Similarly, there are a number of serious problems with the new CFC regime, due to the rather cautious approach of the legislation, which National may be more predisposed to remedy given that Labour introduced the Bill.
The other tax changes in the Bill are less controversial, and so remain likely to be enacted.
The direction of future tax changes
A number of further possible tax changes have been discussed by other parties and commentators. These include:
- reforming the imputation credit system. Possible reforms in this area include:
- allowing charities and people in loss to claim a cash refund for any imputation credits (this is currently being considered by the IRD)
- trans-Tasman recognition of imputation credits, so that Australian residents would get an Australian tax credit for New Zealand imputation credits and vice versa (this is currently being discussed by the New Zealand and Australian Government), and
- removing the imputation system altogether. Although this has been suggested, we doubt it will occur in the short-medium term.
- lowering the corporate tax rate. The National Government will form a coalition government with Act and United Future. Act's stated policy is to lower the corporate tax rate to 15% (in line with its proposed top personal tax rate) by the 2018/19 tax year. Act may be able to exert some political traction to ensure the rate is reduced from 30% at least. However, given the projected fiscal deficits, this would not seem likely in the short term.

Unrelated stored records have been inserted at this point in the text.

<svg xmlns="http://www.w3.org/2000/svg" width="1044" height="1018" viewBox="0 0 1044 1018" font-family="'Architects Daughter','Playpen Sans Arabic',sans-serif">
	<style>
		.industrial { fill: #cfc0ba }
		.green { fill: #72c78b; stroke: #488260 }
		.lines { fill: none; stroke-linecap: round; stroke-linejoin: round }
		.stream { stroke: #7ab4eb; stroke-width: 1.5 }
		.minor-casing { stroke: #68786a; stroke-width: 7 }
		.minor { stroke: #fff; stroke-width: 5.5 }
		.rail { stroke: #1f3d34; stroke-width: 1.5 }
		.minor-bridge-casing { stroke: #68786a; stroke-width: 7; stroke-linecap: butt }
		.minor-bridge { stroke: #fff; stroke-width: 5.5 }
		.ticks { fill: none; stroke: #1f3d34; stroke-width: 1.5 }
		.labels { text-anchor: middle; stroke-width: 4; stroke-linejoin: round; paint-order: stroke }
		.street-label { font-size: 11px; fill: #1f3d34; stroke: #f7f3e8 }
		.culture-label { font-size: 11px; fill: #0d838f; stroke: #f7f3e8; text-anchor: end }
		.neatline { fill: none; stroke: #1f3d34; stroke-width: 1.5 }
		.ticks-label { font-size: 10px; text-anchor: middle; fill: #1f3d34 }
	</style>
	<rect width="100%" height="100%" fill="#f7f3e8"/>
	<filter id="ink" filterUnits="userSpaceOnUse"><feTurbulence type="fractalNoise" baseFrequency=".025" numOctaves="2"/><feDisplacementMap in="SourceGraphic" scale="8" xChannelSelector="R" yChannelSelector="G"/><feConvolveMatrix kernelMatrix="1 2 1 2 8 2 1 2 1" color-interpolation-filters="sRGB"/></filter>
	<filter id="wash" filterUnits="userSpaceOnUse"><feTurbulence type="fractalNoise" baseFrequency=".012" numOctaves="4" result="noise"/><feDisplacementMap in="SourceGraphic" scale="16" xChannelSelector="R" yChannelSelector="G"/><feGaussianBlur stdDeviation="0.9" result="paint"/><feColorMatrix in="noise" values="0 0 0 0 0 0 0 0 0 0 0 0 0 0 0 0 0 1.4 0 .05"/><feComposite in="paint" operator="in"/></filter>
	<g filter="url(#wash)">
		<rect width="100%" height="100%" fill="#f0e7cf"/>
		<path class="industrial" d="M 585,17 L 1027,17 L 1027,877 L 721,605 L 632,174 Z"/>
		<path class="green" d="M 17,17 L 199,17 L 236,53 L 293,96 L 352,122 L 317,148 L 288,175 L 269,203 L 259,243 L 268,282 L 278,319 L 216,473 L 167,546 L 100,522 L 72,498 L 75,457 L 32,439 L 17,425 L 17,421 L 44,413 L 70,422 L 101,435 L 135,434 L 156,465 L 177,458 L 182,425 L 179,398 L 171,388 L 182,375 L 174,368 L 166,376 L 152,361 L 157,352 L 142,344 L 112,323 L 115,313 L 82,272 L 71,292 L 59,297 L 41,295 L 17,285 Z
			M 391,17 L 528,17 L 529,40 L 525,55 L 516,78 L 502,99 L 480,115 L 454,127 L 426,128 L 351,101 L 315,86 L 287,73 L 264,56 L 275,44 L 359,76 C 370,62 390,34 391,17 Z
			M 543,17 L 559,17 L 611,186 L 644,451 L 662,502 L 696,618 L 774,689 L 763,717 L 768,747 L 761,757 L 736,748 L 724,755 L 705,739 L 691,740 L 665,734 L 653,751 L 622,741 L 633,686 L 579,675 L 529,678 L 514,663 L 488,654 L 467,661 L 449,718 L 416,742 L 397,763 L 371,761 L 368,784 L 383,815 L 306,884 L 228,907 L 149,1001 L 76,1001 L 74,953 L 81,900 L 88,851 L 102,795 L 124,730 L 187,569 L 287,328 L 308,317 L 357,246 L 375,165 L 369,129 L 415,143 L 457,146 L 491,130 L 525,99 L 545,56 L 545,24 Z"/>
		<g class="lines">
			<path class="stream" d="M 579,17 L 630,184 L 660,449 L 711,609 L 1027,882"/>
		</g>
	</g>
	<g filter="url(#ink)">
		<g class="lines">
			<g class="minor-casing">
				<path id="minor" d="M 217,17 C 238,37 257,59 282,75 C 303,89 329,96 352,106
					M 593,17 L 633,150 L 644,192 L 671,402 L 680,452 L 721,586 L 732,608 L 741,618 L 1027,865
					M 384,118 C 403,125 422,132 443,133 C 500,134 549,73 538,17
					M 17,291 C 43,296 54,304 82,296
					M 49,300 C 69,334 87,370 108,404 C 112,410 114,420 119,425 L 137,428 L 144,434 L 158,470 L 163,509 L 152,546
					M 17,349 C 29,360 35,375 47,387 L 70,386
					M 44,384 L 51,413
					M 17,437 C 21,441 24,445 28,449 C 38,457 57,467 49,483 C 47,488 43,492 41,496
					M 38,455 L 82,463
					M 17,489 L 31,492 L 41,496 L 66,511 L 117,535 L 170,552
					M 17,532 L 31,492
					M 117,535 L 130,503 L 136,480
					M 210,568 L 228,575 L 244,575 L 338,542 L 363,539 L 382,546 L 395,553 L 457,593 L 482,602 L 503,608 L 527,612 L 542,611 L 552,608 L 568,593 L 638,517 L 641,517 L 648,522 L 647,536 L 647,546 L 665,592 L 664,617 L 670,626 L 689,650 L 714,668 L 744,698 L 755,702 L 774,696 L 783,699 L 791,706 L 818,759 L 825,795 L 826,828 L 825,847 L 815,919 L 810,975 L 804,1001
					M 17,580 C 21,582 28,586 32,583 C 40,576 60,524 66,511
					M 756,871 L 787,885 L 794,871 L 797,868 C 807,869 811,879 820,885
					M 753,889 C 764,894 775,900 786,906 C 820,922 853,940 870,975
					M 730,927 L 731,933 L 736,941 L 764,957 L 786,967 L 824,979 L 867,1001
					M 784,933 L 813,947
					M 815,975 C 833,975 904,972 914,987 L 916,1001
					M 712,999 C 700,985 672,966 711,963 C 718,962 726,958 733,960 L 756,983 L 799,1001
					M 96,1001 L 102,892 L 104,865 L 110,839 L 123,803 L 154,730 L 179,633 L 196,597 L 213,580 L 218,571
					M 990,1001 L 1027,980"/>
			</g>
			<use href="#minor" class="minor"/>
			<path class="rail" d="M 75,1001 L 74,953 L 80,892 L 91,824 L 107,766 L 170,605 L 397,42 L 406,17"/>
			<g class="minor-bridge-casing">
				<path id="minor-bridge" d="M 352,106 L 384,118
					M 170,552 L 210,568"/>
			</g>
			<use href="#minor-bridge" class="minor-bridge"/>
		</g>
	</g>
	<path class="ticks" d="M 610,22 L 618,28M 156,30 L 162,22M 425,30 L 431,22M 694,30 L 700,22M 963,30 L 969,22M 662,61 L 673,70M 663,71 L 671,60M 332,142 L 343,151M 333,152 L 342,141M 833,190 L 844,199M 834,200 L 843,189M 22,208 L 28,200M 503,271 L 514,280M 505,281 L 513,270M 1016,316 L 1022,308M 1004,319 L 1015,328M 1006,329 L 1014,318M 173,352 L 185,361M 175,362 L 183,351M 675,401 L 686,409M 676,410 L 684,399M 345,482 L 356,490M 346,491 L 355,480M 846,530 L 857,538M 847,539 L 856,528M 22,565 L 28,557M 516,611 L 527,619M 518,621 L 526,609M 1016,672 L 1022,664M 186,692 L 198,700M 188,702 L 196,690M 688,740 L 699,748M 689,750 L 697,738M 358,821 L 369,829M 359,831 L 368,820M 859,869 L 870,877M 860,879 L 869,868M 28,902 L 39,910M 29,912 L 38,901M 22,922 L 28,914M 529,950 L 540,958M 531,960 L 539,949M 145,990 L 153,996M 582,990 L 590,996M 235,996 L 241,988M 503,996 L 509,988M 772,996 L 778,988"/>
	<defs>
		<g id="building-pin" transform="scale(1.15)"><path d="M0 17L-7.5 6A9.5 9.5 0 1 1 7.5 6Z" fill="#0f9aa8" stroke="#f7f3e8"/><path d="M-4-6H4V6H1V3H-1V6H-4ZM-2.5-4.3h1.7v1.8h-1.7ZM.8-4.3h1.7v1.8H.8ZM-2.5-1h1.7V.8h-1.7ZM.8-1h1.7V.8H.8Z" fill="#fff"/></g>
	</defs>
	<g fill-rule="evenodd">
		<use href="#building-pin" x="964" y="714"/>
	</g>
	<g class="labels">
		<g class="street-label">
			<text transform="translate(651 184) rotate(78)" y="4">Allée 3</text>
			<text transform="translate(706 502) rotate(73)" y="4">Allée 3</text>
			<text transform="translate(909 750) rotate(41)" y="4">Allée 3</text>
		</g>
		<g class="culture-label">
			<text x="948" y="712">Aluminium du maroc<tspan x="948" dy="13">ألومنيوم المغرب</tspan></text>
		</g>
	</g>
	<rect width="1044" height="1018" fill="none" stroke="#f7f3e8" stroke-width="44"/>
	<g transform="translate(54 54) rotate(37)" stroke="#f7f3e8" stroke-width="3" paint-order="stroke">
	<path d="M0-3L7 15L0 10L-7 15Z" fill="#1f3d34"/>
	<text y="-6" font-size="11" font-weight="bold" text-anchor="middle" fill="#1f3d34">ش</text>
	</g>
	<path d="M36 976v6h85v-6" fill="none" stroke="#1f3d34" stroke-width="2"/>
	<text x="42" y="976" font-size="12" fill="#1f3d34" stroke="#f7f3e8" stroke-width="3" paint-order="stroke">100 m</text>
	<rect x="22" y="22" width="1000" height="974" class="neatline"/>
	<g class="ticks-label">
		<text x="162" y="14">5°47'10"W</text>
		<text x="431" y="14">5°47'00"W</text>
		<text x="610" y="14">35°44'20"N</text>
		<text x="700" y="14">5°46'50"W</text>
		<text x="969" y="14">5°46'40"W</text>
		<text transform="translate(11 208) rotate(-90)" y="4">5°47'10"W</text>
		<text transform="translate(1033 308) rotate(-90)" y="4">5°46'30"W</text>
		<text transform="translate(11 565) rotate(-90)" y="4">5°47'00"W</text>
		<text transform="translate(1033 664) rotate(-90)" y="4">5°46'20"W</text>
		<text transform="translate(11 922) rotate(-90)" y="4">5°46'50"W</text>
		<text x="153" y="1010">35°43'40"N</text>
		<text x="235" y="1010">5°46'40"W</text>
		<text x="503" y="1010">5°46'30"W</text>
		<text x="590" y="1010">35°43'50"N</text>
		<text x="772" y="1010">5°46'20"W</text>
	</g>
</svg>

- Extending the PIE regime, so it is attractive to offshore as well as domestic investors. This could be done by imposing no New Zealand tax on offshore income of a PIE to the extent that it has offshore investors.

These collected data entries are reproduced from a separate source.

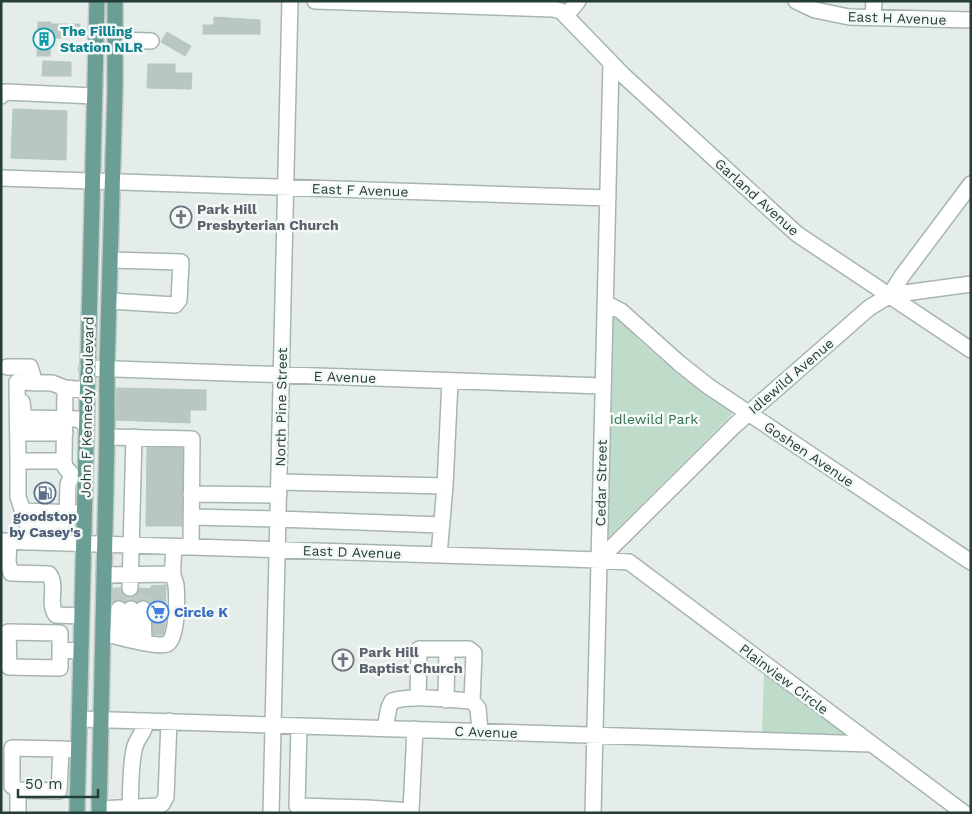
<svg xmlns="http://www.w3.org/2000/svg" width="972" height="814" viewBox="0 0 972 814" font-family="'Work Sans',sans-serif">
<rect width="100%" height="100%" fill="#e4ede9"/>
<path fill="#bedcc9" d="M605 303 639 340 664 362 734 412 608 538 604 539Z
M764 672 844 731 843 736 762 733Z"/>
<path fill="#b9c7c3" stroke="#b7c6c1" d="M214 17 260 20V34H203V25H214Z
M38 22H51V24H80L79 38H51L50 56H37Z
M167 32 191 46 185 56 161 42Z
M43 61 71 62V76H42Z
M148 64H175V73H192L191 89 147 88Z
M13 109 67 111 66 160 11 158Z
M117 388 206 390V410H190V423L116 420Z
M147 447 183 448 182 526H146Z
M166 585 165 626 163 635H153L152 609 148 601 142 600 137 602 131 600 125 602 120 600 115 601V588H121L125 596 130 597 138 593 139 588 151 589V586Z"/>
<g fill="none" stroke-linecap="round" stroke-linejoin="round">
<path stroke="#becac6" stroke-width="15" stroke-dasharray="15 8" stroke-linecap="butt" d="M118 588 119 609
M130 588 131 609
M143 609 144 589"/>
<g stroke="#a7b5b0" stroke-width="18">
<path id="minor" d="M315 1 553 9 561 11 623 75 797 234 971 350
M796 1 815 10 849 17 971 20
M566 16 578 1
M873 17 874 1
M115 40 151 41
M1 96 5 92 94 96
M1 178 608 198
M890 295 971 284
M110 301 175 305 179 300 181 262 111 260
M605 303 621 311 679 363 708 386 971 562
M7 367H30L35 383
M87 368 603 386
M22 402 24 418 77 419 84 423 86 428
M18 433H65
M107 437 192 439 191 547
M18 461 17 382 52 383 65 388
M279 482 445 486
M191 494 279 495
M22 511 78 513
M191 517 278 519 441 525
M28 526 18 497V461H64
M1 541 599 560 629 562 964 813
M9 541 8 562 11 573 49 574C58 586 47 603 56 615L81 616
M25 542 28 526 34 524H60L67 518 68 484 72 475 65 467 64 461 65 388 87 390
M439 555 445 486 450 381
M599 560 734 426 869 308 890 295 902 276 971 184
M104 575 173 574
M130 588 134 437
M143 609 144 642
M103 633C116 636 157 648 167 644 178 639 177 595 176 585 175 581 173 577 173 574 172 565 174 555 174 547
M118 636 119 609
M130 638 131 609
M60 650V668L9 667 8 632 60 633V650L81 651
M418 698 419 649H469L474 653 472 701
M446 700 447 649
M79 719 871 744
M299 726 297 806 367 808V813
M385 728 389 707 392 701C414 694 448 700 472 701L478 708 480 731
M18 790 12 786V748L61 749
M130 807C131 789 130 764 135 746 138 736 144 735 146 721
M367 808 411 811 415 729
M99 809 157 806 162 804 166 797 169 721
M18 813V790L59 791 61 749 78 750
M271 813 290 1
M593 813 611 63"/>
</g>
<g stroke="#c2c9c7" stroke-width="18">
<path id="major" d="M77 813 97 1
M99 813 107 437V369L115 90V1"/>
</g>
<use href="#minor" stroke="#fff" stroke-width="15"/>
<use href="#major" stroke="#6b9f96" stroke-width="15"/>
</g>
<defs>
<g id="building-ring" transform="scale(1.125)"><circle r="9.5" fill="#f4f9f7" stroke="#0f9aa8" stroke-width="1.5"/><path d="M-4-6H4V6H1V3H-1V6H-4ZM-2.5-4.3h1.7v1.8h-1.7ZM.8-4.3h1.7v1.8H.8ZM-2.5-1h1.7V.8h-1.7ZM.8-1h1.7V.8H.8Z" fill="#0f9aa8"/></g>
<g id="church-ring" transform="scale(1.125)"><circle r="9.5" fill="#f4f9f7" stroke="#6b7280" stroke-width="1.5"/><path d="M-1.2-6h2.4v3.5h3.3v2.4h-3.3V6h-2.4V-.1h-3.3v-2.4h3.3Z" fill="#6b7280"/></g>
<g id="fuel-ring" transform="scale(1.125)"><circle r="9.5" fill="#f4f9f7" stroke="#5c6f8a" stroke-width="1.5"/><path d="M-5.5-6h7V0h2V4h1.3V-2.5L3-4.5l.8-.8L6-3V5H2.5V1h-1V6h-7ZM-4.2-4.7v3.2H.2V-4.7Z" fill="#5c6f8a"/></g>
<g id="supermarket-ring" transform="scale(1.125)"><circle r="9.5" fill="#f4f9f7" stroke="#3f7fe0" stroke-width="1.5"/><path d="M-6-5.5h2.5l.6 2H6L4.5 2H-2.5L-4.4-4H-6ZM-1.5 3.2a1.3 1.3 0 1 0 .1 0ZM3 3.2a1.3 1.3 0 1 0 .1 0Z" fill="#3f7fe0"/></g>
</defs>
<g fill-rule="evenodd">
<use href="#building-ring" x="44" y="39"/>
<use href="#church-ring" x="181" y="217"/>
<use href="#fuel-ring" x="45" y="493"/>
<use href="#supermarket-ring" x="158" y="612"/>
<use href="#church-ring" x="343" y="660"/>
</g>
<g text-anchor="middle" stroke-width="5" stroke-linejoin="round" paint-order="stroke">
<g font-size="14" fill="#243d38" stroke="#f4f9f7">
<text transform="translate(897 18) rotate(2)" y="5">East H Avenue</text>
<text transform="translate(360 190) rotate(2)" y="5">East F Avenue</text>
<text transform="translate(757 197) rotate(42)" y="5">Garland Avenue</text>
<text transform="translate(791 376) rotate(-41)" y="5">Idlewild Avenue</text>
<text transform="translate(345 377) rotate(2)" y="5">E Avenue</text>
<text transform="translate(87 407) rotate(-89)" y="5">John F Kennedy Boulevard</text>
<text transform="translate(281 407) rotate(-89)" y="5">North Pine Street</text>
<text transform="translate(809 454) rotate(34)" y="5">Goshen Avenue</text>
<text transform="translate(601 483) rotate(-89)" y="5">Cedar Street</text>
<text transform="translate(352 552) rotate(2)" y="5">East D Avenue</text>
<text transform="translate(784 679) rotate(37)" y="5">Plainview Circle</text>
<text transform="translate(486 732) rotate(2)" y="5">C Avenue</text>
</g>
<g font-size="14" font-weight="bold" fill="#0d838f" stroke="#f4f9f7" text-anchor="start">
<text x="60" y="36">The Filling<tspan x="60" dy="16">Station NLR</tspan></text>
</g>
<g font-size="14" font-weight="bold" fill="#5b616d" stroke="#f4f9f7" text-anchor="start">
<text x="197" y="214">Park Hill<tspan x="197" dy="16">Presbyterian Church</tspan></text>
<text x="359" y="657">Park Hill<tspan x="359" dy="16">Baptist Church</tspan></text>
</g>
<g font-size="14" fill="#31724f" stroke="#f4f9f7">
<text x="654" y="424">Idlewild Park</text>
</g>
<g font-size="14" font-weight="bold" fill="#4e5e75" stroke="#f4f9f7">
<text x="45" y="521">goodstop<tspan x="45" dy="16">by Casey's</tspan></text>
</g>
<g font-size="14" font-weight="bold" fill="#366cbe" stroke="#f4f9f7" text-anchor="start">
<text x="174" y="617">Circle K</text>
</g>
</g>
<rect width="972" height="814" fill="none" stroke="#243d38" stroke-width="5"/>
<path d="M18 789v8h80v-8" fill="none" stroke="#243d38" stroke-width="2.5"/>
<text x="25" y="789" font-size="15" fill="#243d38" stroke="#f4f9f7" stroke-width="4" paint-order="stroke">50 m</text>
</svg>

- Removing the tax benefits of housing investment. Contrary to some reports, property investment is not taxed any more favourably than other investment types (and is in fact treated less favourably, as profits from property sales are taxable in a wider variety of circumstances than for other investment types). However the nature of property investment makes the availability of the usual tax benefits problematic. This is because:
- a much larger proportion of land's value can be borrowed, thus significantly increasing both the amount of deductions claimable and the tax free return on equity; and
- the tax benefits give people buying houses for investment purposes a significant advantage over those buying houses to live in, which is not an issue faced with other types of investment.
- One possible reform would be a return to the law which existed before 1985, where losses generated from property investment (e.g. where the interest cost exceeded the rental return) could only be offset against other income from property.
- Introducing a capital gains tax. The received wisdom is that the introduction of a capital gains tax would be political suicide for any government attempting it. However the introduction of a capital gains tax in conjunction with lower personal and corporate tax rates and an exemption for primary dwellings may not cause the feared uprising in the general electorate. It would also assist in removing some of the tax benefits from investment in the housing market (by making the profit clearly taxable). There has been no indication that any political party is considering such a move.
Some other tax changes which have been suggested by third parties, and which may be considered by the National-led Government, include:
- the elimination of provisional tax uplifts during the current economic crisis and increases in the income threshold at which provisional tax becomes payable
- accelerated depreciation deductions to encourage investment during the current economic climate
- expansion of tax deductibility for valid business expenses (e.g. the black hole expenditure which occurs on corporate equity raising), and
- reducing the punitive rates at which interest is payable on overdue tax and overpayments from the IRD.
Chapman Tripp will continue to monitor developments closely and will keep you informed as matters progress.